■ **DIRECTIONS FOR THIS TASK**:
Using the data below, gather each line that includes the word "Bayesian".

[[ RECORDS TO USE, beginning ]]

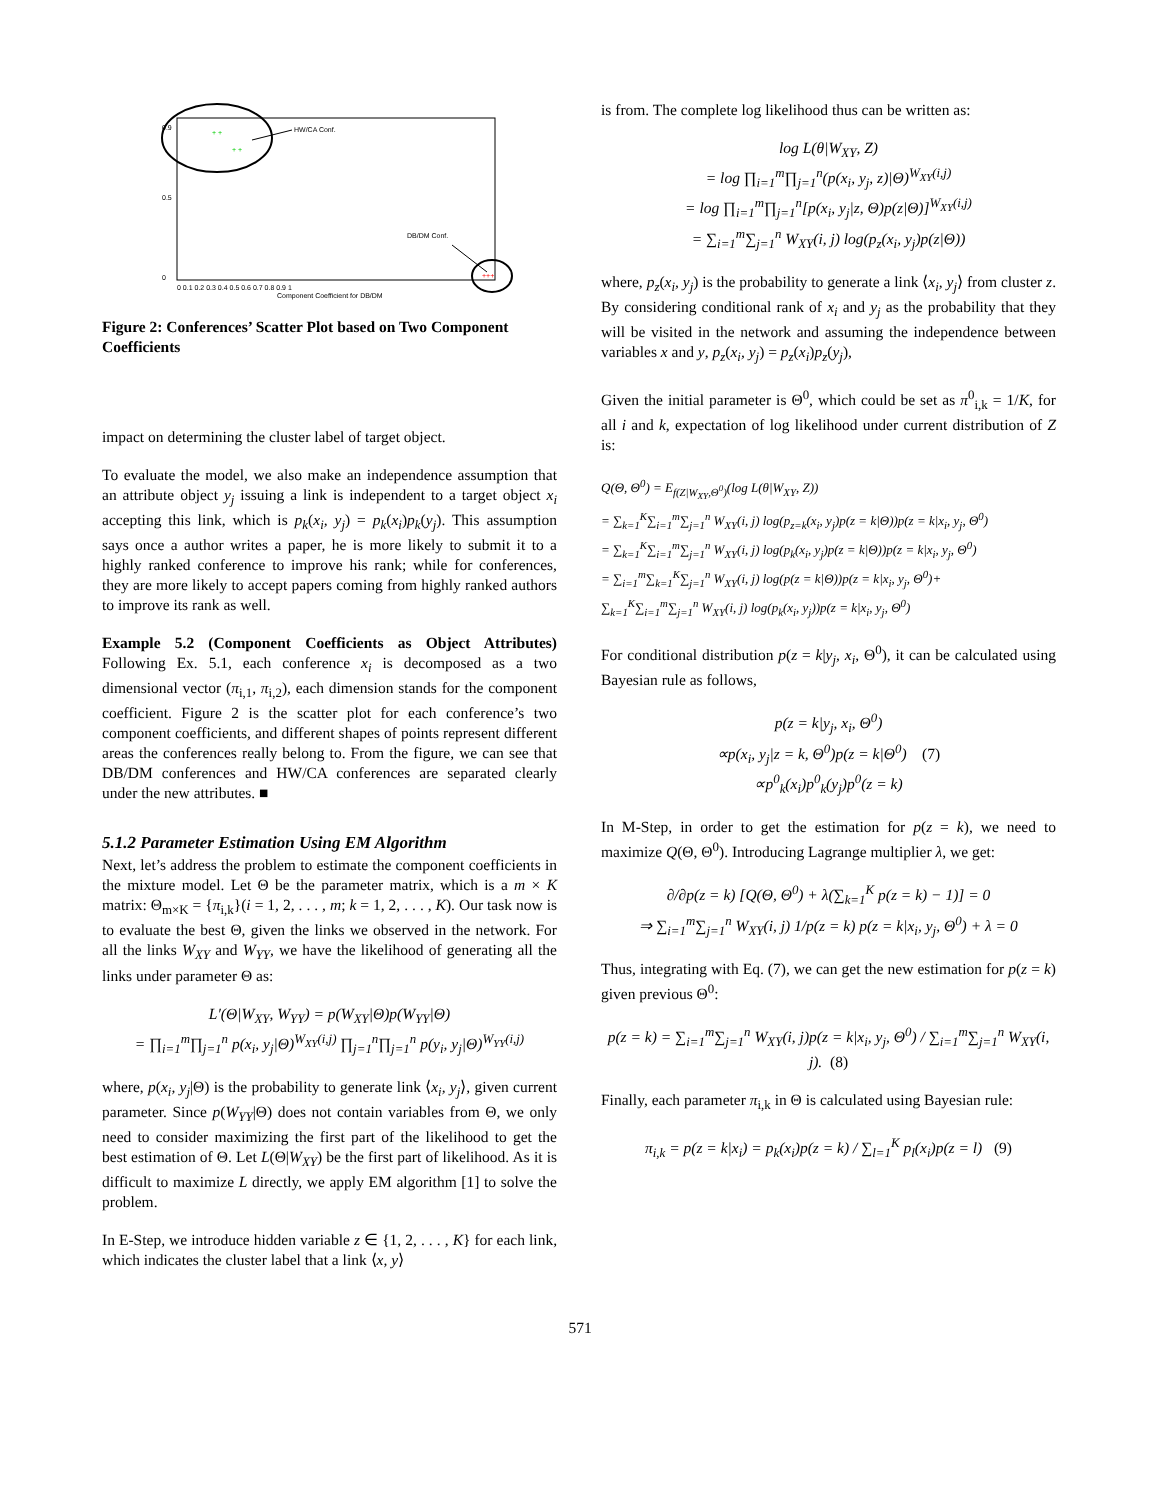HW/CA Conf.
DB/DM Conf.
+ +
+ +
+++
0 0.1 0.2 0.3 0.4 0.5 0.6 0.7 0.8 0.9 1
Component Coefficient for DB/DM
0.9
0.5
0
Figure 2: Conferences’ Scatter Plot based on Two Component Coefficients
impact on determining the cluster label of target object.
To evaluate the model, we also make an independence assumption that an attribute object y<sub>j</sub> issuing a link is independent to a target object x<sub>i</sub> accepting this link, which is p<sub>k</sub>(x<sub>i</sub>, y<sub>j</sub>) = p<sub>k</sub>(x<sub>i</sub>)p<sub>k</sub>(y<sub>j</sub>). This assumption says once a author writes a paper, he is more likely to submit it to a highly ranked conference to improve his rank; while for conferences, they are more likely to accept papers coming from highly ranked authors to improve its rank as well.
Example 5.2 (Component Coefficients as Object Attributes) Following Ex. 5.1, each conference x<sub>i</sub> is decomposed as a two dimensional vector (π<sub>i,1</sub>, π<sub>i,2</sub>), each dimension stands for the component coefficient. Figure 2 is the scatter plot for each conference’s two component coefficients, and different shapes of points represent different areas the conferences really belong to. From the figure, we can see that DB/DM conferences and HW/CA conferences are separated clearly under the new attributes. ■
5.1.2 Parameter Estimation Using EM Algorithm
Next, let’s address the problem to estimate the component coefficients in the mixture model. Let Θ be the parameter matrix, which is a m × K matrix: Θ<sub>m×K</sub> = {π<sub>i,k</sub>}(i = 1, 2, . . . , m; k = 1, 2, . . . , K). Our task now is to evaluate the best Θ, given the links we observed in the network. For all the links W<sub>XY</sub> and W<sub>YY</sub>, we have the likelihood of generating all the links under parameter Θ as:
L′(Θ|W<sub>XY</sub>, W<sub>YY</sub>) = p(W<sub>XY</sub>|Θ)p(W<sub>YY</sub>|Θ)
= ∏<sub>i=1</sub><sup>m</sup>∏<sub>j=1</sub><sup>n</sup> p(x<sub>i</sub>, y<sub>j</sub>|Θ)<sup>W<sub>XY</sub>(i,j)</sup> ∏<sub>j=1</sub><sup>n</sup>∏<sub>j=1</sub><sup>n</sup> p(y<sub>i</sub>, y<sub>j</sub>|Θ)<sup>W<sub>YY</sub>(i,j)</sup>
where, p(x<sub>i</sub>, y<sub>j</sub>|Θ) is the probability to generate link ⟨x<sub>i</sub>, y<sub>j</sub>⟩, given current parameter. Since p(W<sub>YY</sub>|Θ) does not contain variables from Θ, we only need to consider maximizing the first part of the likelihood to get the best estimation of Θ. Let L(Θ|W<sub>XY</sub>) be the first part of likelihood. As it is difficult to maximize L directly, we apply EM algorithm [1] to solve the problem.
In E-Step, we introduce hidden variable z ∈ {1, 2, . . . , K} for each link, which indicates the cluster label that a link ⟨x, y⟩
is from. The complete log likelihood thus can be written as:
log L(θ|W<sub>XY</sub>, Z)
= log ∏<sub>i=1</sub><sup>m</sup>∏<sub>j=1</sub><sup>n</sup>(p(x<sub>i</sub>, y<sub>j</sub>, z)|Θ)<sup>W<sub>XY</sub>(i,j)</sup>
= log ∏<sub>i=1</sub><sup>m</sup>∏<sub>j=1</sub><sup>n</sup>[p(x<sub>i</sub>, y<sub>j</sub>|z, Θ)p(z|Θ)]<sup>W<sub>XY</sub>(i,j)</sup>
= ∑<sub>i=1</sub><sup>m</sup>∑<sub>j=1</sub><sup>n</sup> W<sub>XY</sub>(i, j) log(p<sub>z</sub>(x<sub>i</sub>, y<sub>j</sub>)p(z|Θ))
where, p<sub>z</sub>(x<sub>i</sub>, y<sub>j</sub>) is the probability to generate a link ⟨x<sub>i</sub>, y<sub>j</sub>⟩ from cluster z. By considering conditional rank of x<sub>i</sub> and y<sub>j</sub> as the probability that they will be visited in the network and assuming the independence between variables x and y, p<sub>z</sub>(x<sub>i</sub>, y<sub>j</sub>) = p<sub>z</sub>(x<sub>i</sub>)p<sub>z</sub>(y<sub>j</sub>),
Given the initial parameter is Θ<sup>0</sup>, which could be set as π<sup>0</sup><sub>i,k</sub> = 1/K, for all i and k, expectation of log likelihood under current distribution of Z is:
Q(Θ, Θ<sup>0</sup>) = E<sub>f(Z|W<sub>XY</sub>,Θ<sup>0</sup>)</sub>(log L(θ|W<sub>XY</sub>, Z))
= ∑<sub>k=1</sub><sup>K</sup>∑<sub>i=1</sub><sup>m</sup>∑<sub>j=1</sub><sup>n</sup> W<sub>XY</sub>(i, j) log(p<sub>z=k</sub>(x<sub>i</sub>, y<sub>j</sub>)p(z = k|Θ))p(z = k|x<sub>i</sub>, y<sub>j</sub>, Θ<sup>0</sup>)
= ∑<sub>k=1</sub><sup>K</sup>∑<sub>i=1</sub><sup>m</sup>∑<sub>j=1</sub><sup>n</sup> W<sub>XY</sub>(i, j) log(p<sub>k</sub>(x<sub>i</sub>, y<sub>j</sub>)p(z = k|Θ))p(z = k|x<sub>i</sub>, y<sub>j</sub>, Θ<sup>0</sup>)
= ∑<sub>i=1</sub><sup>m</sup>∑<sub>k=1</sub><sup>K</sup>∑<sub>j=1</sub><sup>n</sup> W<sub>XY</sub>(i, j) log(p(z = k|Θ))p(z = k|x<sub>i</sub>, y<sub>j</sub>, Θ<sup>0</sup>)+
∑<sub>k=1</sub><sup>K</sup>∑<sub>i=1</sub><sup>m</sup>∑<sub>j=1</sub><sup>n</sup> W<sub>XY</sub>(i, j) log(p<sub>k</sub>(x<sub>i</sub>, y<sub>j</sub>))p(z = k|x<sub>i</sub>, y<sub>j</sub>, Θ<sup>0</sup>)
For conditional distribution p(z = k|y<sub>j</sub>, x<sub>i</sub>, Θ<sup>0</sup>), it can be calculated using Bayesian rule as follows,
p(z = k|y<sub>j</sub>, x<sub>i</sub>, Θ<sup>0</sup>)
∝p(x<sub>i</sub>, y<sub>j</sub>|z = k, Θ<sup>0</sup>)p(z = k|Θ<sup>0</sup>) (7)
∝p<sup>0</sup><sub>k</sub>(x<sub>i</sub>)p<sup>0</sup><sub>k</sub>(y<sub>j</sub>)p<sup>0</sup>(z = k)
In M-Step, in order to get the estimation for p(z = k), we need to maximize Q(Θ, Θ<sup>0</sup>). Introducing Lagrange multiplier λ, we get:
∂/∂p(z = k) [Q(Θ, Θ<sup>0</sup>) + λ(∑<sub>k=1</sub><sup>K</sup> p(z = k) − 1)] = 0
⇒ ∑<sub>i=1</sub><sup>m</sup>∑<sub>j=1</sub><sup>n</sup> W<sub>XY</sub>(i, j) 1/p(z = k) p(z = k|x<sub>i</sub>, y<sub>j</sub>, Θ<sup>0</sup>) + λ = 0
Thus, integrating with Eq. (7), we can get the new estimation for p(z = k) given previous Θ<sup>0</sup>:
p(z = k) = ∑<sub>i=1</sub><sup>m</sup>∑<sub>j=1</sub><sup>n</sup> W<sub>XY</sub>(i, j)p(z = k|x<sub>i</sub>, y<sub>j</sub>, Θ<sup>0</sup>) / ∑<sub>i=1</sub><sup>m</sup>∑<sub>j=1</sub><sup>n</sup> W<sub>XY</sub>(i, j). (8)
Finally, each parameter π<sub>i,k</sub> in Θ is calculated using Bayesian rule:
π<sub>i,k</sub> = p(z = k|x<sub>i</sub>) = p<sub>k</sub>(x<sub>i</sub>)p(z = k) / ∑<sub>l=1</sub><sup>K</sup> p<sub>l</sub>(x<sub>i</sub>)p(z = l) (9)
571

[[ RECORDS TO USE, end ]]

■ **RESPONSE AREA**:
For conditional distribution p(z = k|y<sub>j</sub>, x<sub>i</sub>, Θ<sup>0</sup>), it can be calculated using Bayesian rule as follows,
Finally, each parameter π<sub>i,k</sub> in Θ is calculated using Bayesian rule:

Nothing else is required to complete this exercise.